[INPUT DATA Boundary: Start]
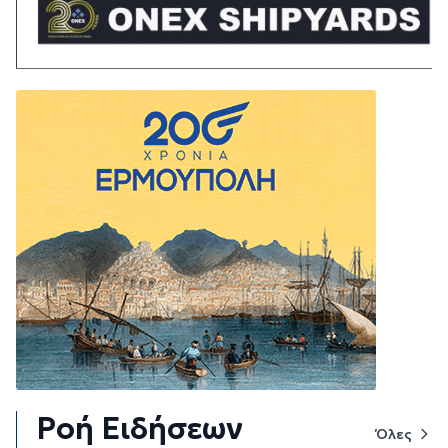
Ροή Ειδήσεων
Όλες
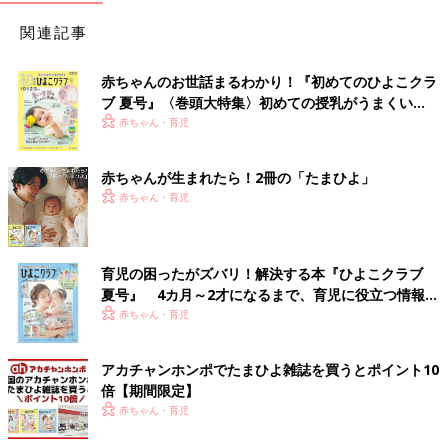
関連記事
赤ちゃんのお世話まるわかり！『初めてのひよこクラ
ブ 夏号』〈巻頭大特集〉初めての授乳がうまくい
く！ おっぱい・ミルクの基本と夏のトラブル 解決テ
赤ちゃん・育児
ク
赤ちゃんが生まれたら！2冊の「たまひよ」
赤ちゃん・育児
育児の困ったがズバリ！解決する本『ひよこクラブ
夏号』 4カ月～2才になるまで、育児に役立つ情報が
いっぱい！
赤ちゃん・育児
アカチャンホンポでたまひよ雑誌を買うとポイント10
倍【期間限定】
赤ちゃん・育児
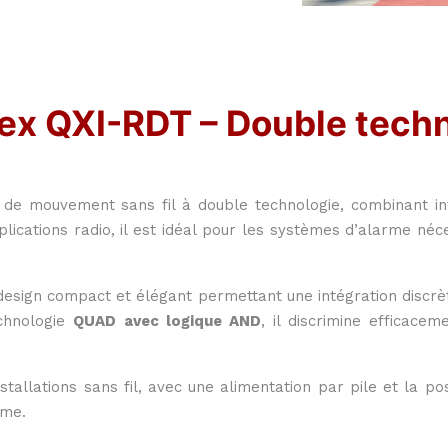
ex QXI-RDT – Double techn
de mouvement sans fil à double technologie, combinant infr
lications radio, il est idéal pour les systèmes d’alarme né
n design compact et élégant permettant une intégration discr
chnologie
QUAD avec logique AND
, il discrimine efficace
llations sans fil, avec une alimentation par pile et la poss
rme.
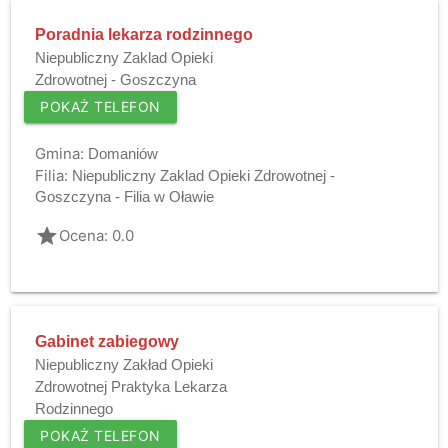
Poradnia lekarza rodzinnego
Niepubliczny Zaklad Opieki
Zdrowotnej - Goszczyna
POKAŻ TELEFON
Gmina:
Domaniów
Filia:
Niepubliczny Zaklad Opieki Zdrowotnej -
Goszczyna - Filia w Oławie
grade
Ocena: 0.0
Gabinet zabiegowy
Niepubliczny Zakład Opieki
Zdrowotnej Praktyka Lekarza
Rodzinnego
POKAŻ TELEFON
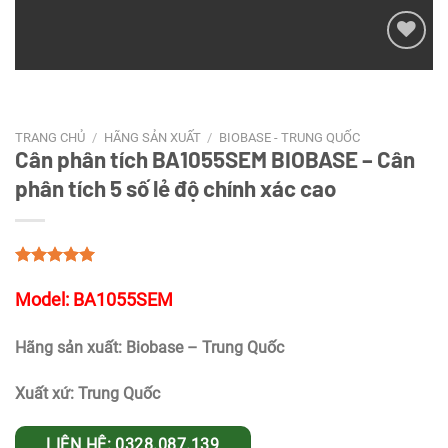
Add to
wishlist
TRANG CHỦ
/
HÃNG SẢN XUẤT
/
BIOBASE - TRUNG QUỐC
Cân phân tích BA1055SEM BIOBASE – Cân
phân tích 5 số lẻ độ chính xác cao
Model: BA1055SEM
Hãng sản xuất: Biobase – Trung Quốc
Xuất xứ: Trung Quốc
LIÊN HỆ: 0328.087.139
[INPUT DATA Boundary: End]
Lay out every line of text in the data above as a numbered list, skipping any blank lines. Leave the pictures out of the answer.

* **REPLY TO THE EXERCISE**:
1. Ροή Ειδήσεων
2. Όλες
3. 関連記事
4. 赤ちゃんのお世話まるわかり！『初めてのひよこクラ
5. ブ 夏号』〈巻頭大特集〉初めての授乳がうまくい
6. く！ おっぱい・ミルクの基本と夏のトラブル 解決テ
7. 赤ちゃん・育児
8. ク
9. 赤ちゃんが生まれたら！2冊の「たまひよ」
10. 赤ちゃん・育児
11. 育児の困ったがズバリ！解決する本『ひよこクラブ
12. 夏号』 4カ月～2才になるまで、育児に役立つ情報が
13. いっぱい！
14. 赤ちゃん・育児
15. アカチャンホンポでたまひよ雑誌を買うとポイント10
16. 倍【期間限定】
17. 赤ちゃん・育児
18. ex QXI-RDT – Double techn
19. de mouvement sans fil à double technologie, combinant infr
20. lications radio, il est idéal pour les systèmes d’alarme né
21. n design compact et élégant permettant une intégration discr
22. chnologie
23. QUAD avec logique AND
24. , il discrimine efficace
25. llations sans fil, avec une alimentation par pile et la poss
26. rme.
27. Poradnia lekarza rodzinnego
28. Niepubliczny Zaklad Opieki
29. Zdrowotnej - Goszczyna
30. POKAŻ TELEFON
31. Gmina:
32. Domaniów
33. Filia:
34. Niepubliczny Zaklad Opieki Zdrowotnej -
35. Goszczyna - Filia w Oławie
36. grade
37. Ocena: 0.0
38. Gabinet zabiegowy
39. Niepubliczny Zakład Opieki
40. Zdrowotnej Praktyka Lekarza
41. Rodzinnego
42. POKAŻ TELEFON
43. Add to
44. wishlist
45. TRANG CHỦ
46. /
47. HÃNG SẢN XUẤT
48. /
49. BIOBASE - TRUNG QUỐC
50. Cân phân tích BA1055SEM BIOBASE – Cân
51. phân tích 5 số lẻ độ chính xác cao
52. Model: BA1055SEM
53. Hãng sản xuất: Biobase – Trung Quốc
54. Xuất xứ: Trung Quốc
55. LIÊN HỆ: 0328.087.139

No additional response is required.